§ Task to complete:
Go over the listing below line by line, and return each one holding the string "scroll".

§ Working data:
__________
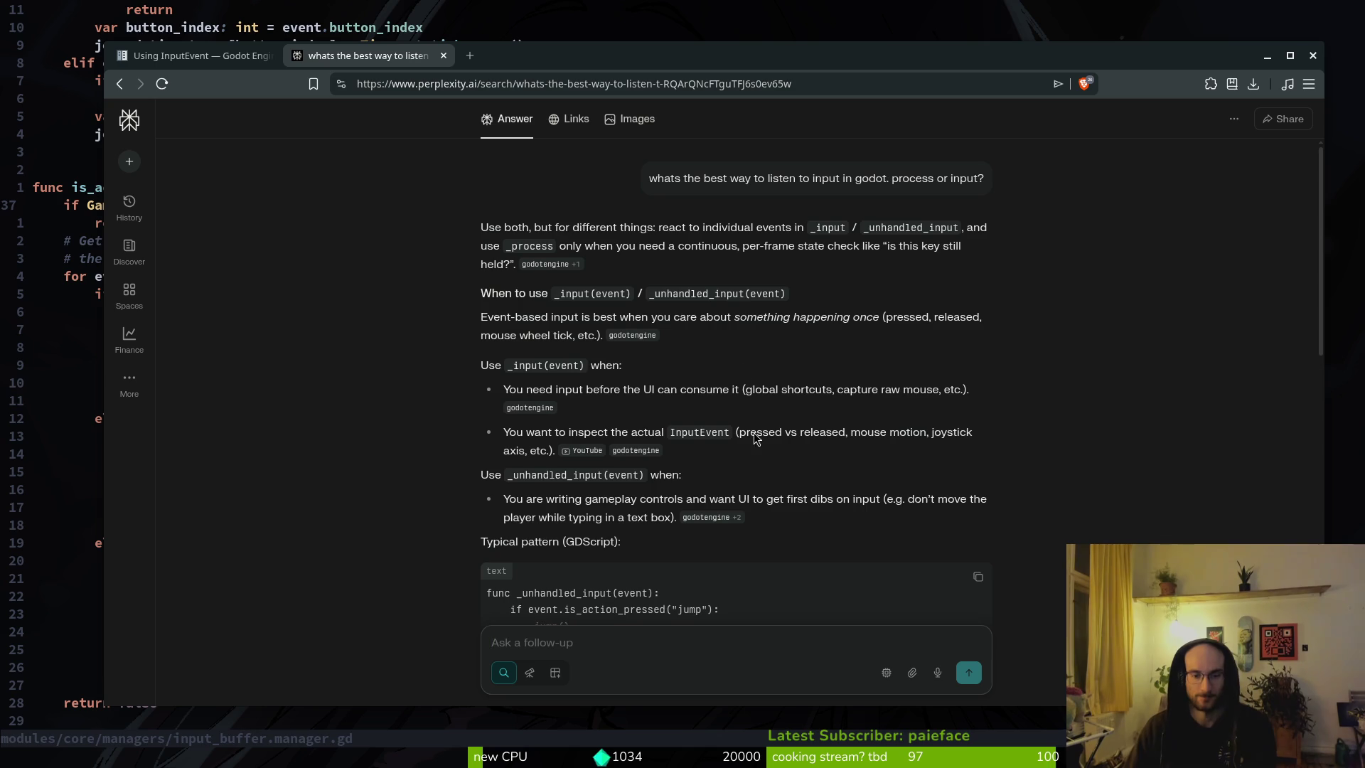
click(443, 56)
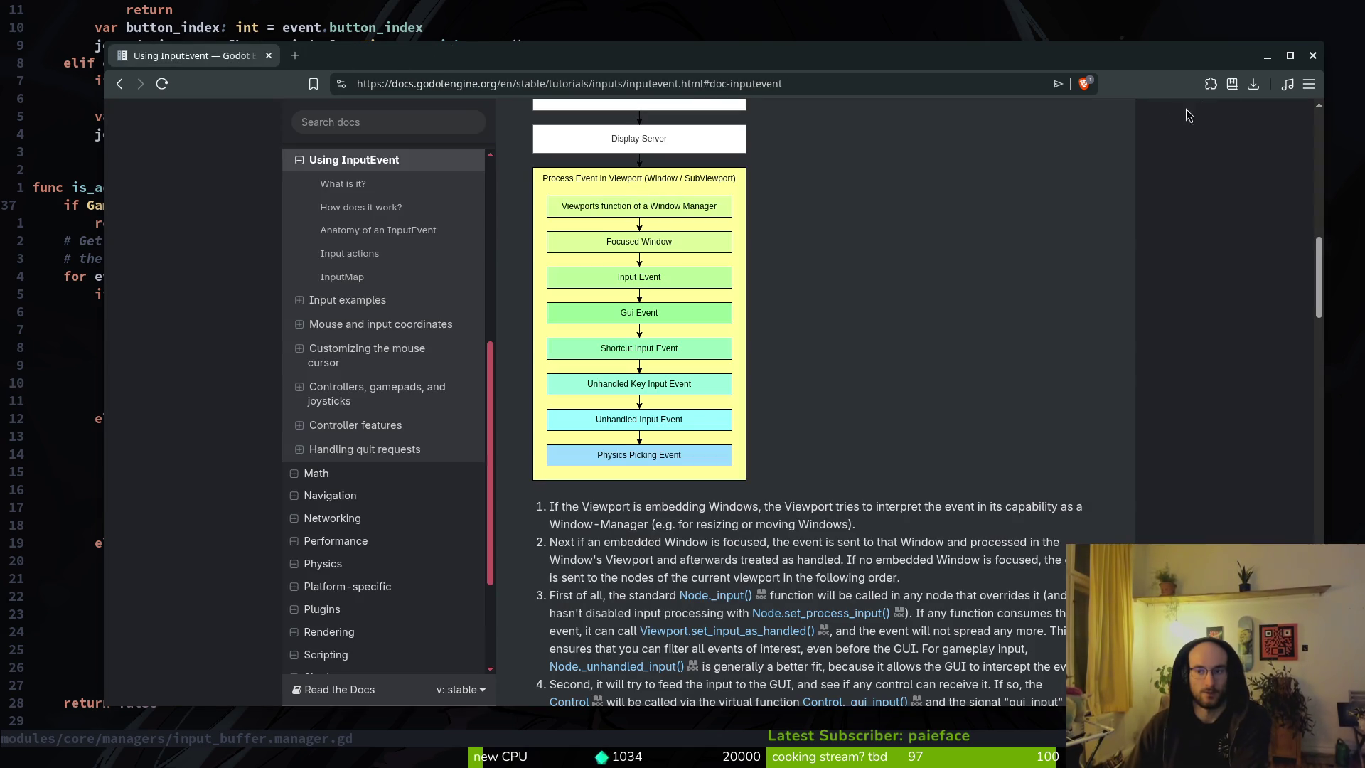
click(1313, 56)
__________
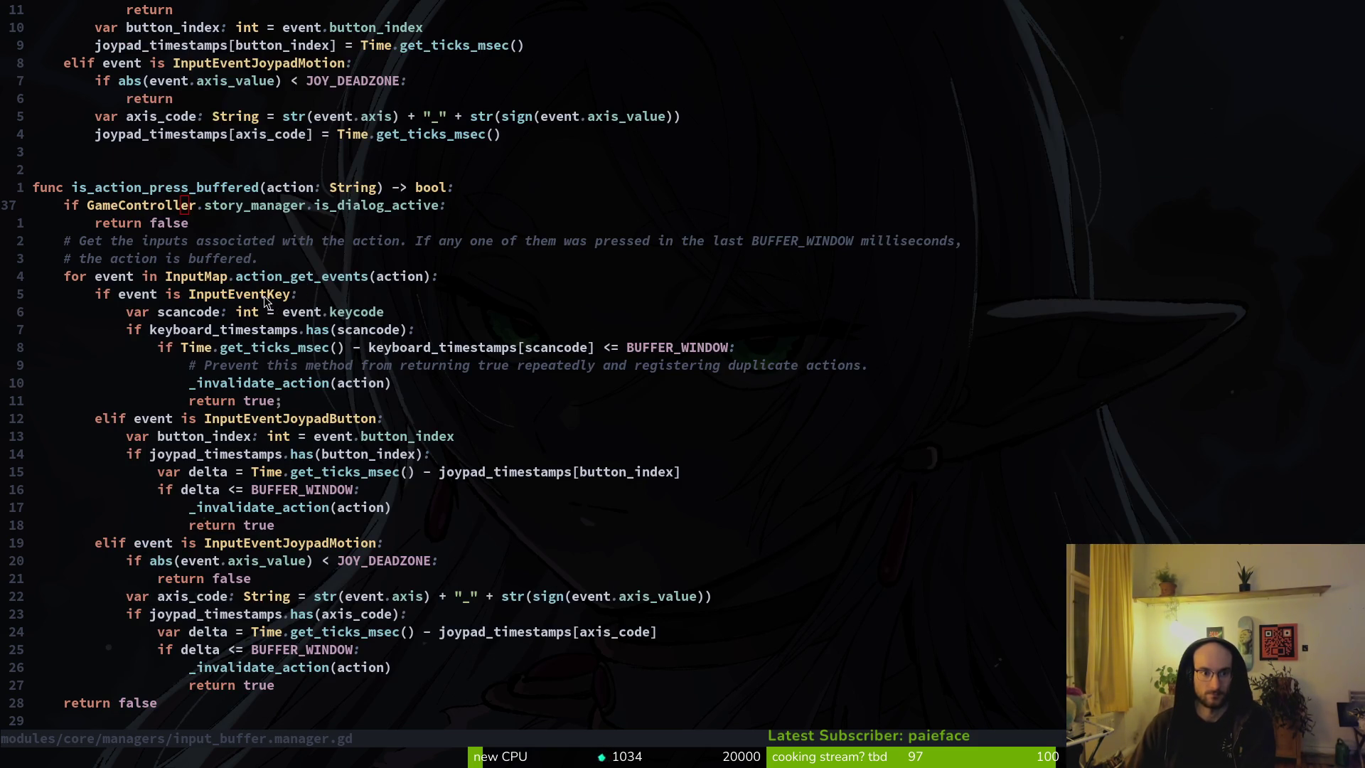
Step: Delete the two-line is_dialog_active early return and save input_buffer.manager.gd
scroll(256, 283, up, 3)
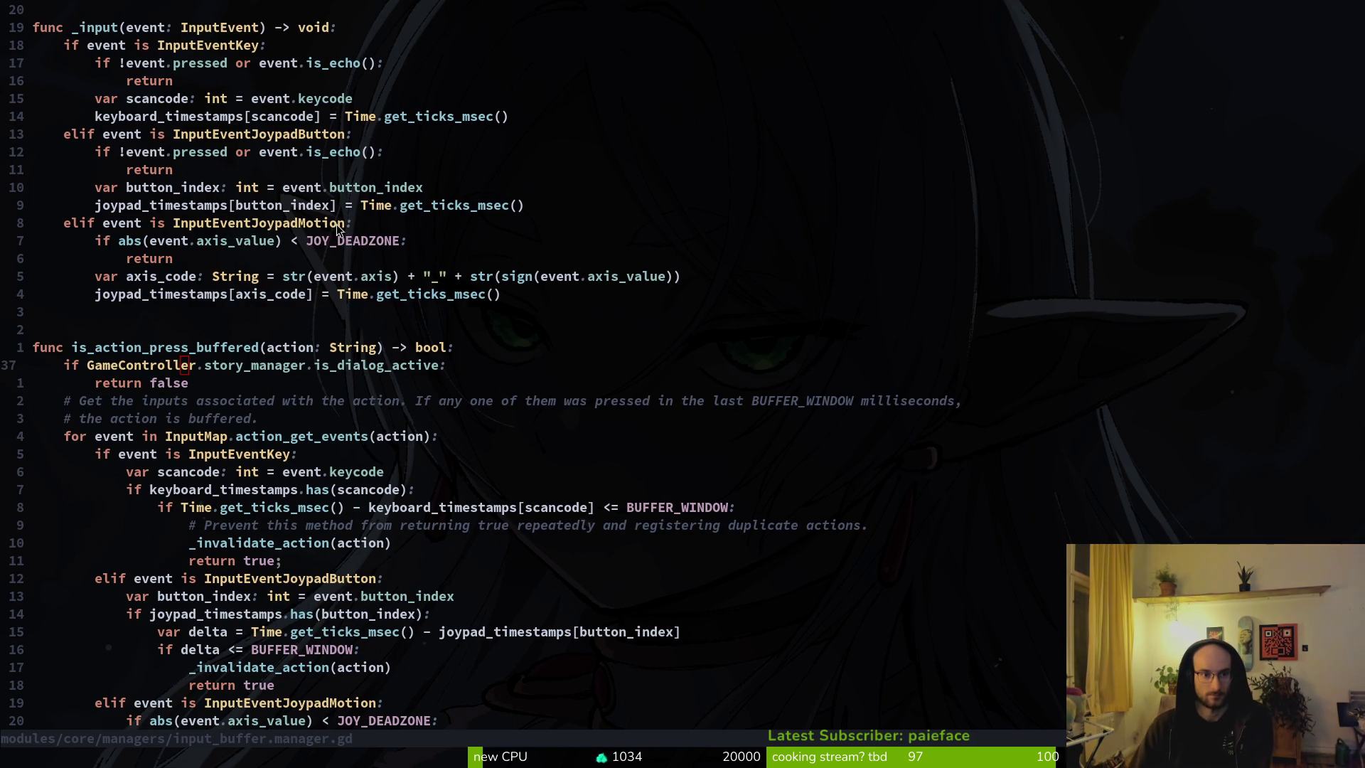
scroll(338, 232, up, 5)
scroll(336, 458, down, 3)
__________
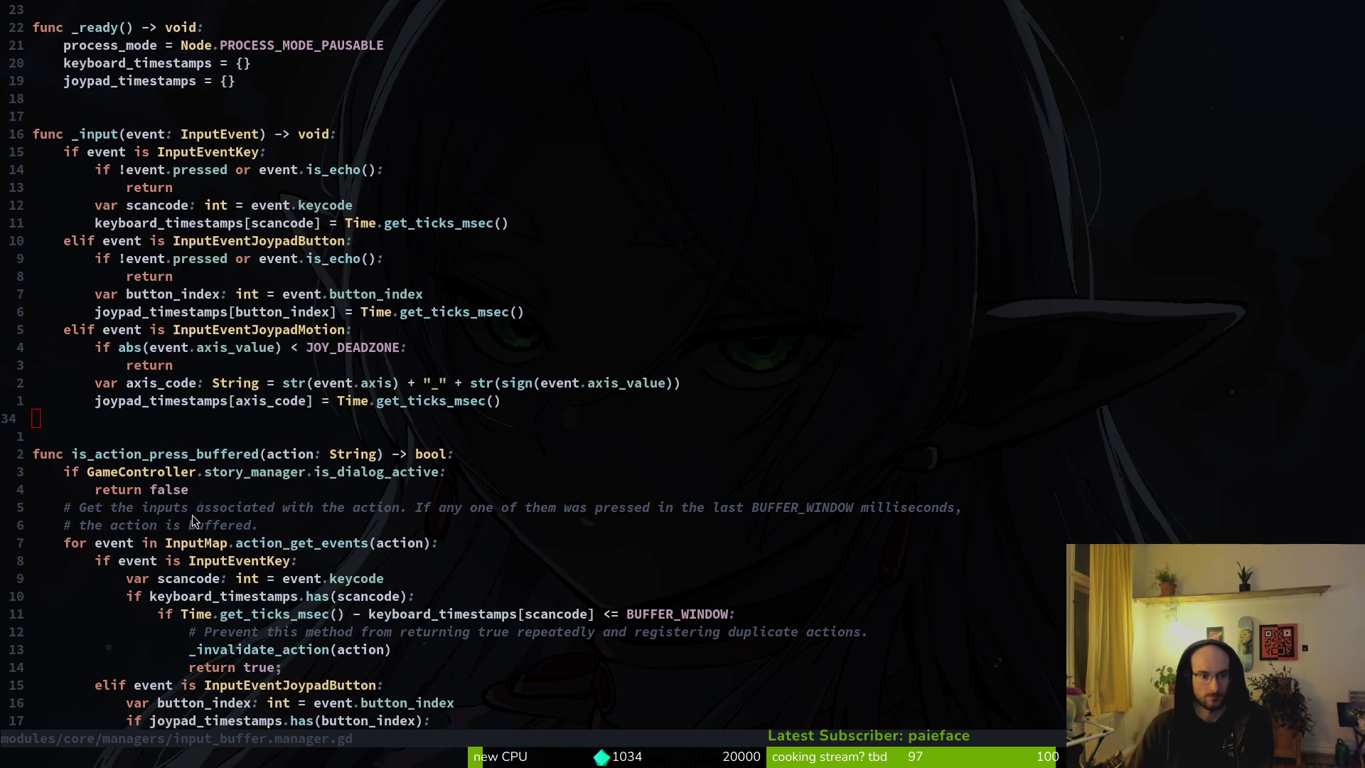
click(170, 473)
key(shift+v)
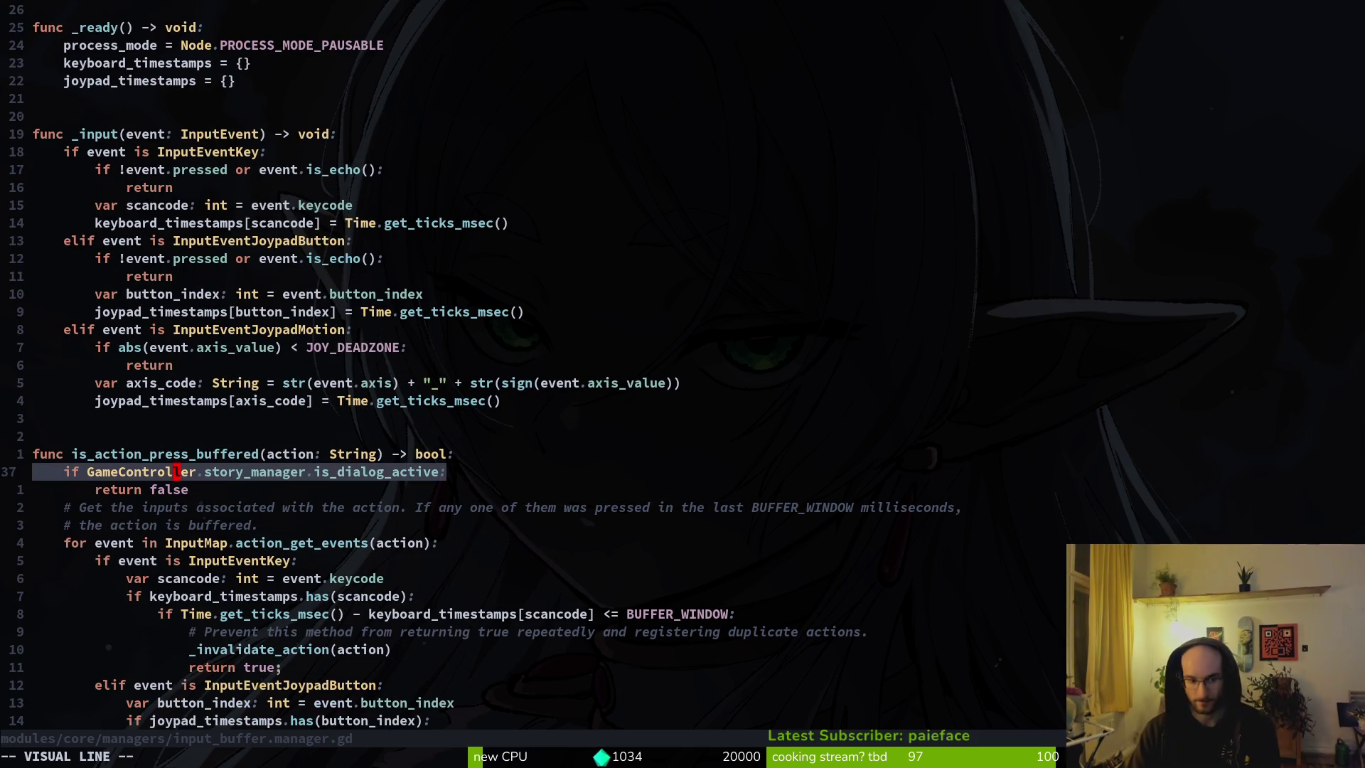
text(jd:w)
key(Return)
__________
§ Worked solution:
scroll(256, 283, up, 3)
scroll(338, 232, up, 5)
scroll(336, 458, down, 3)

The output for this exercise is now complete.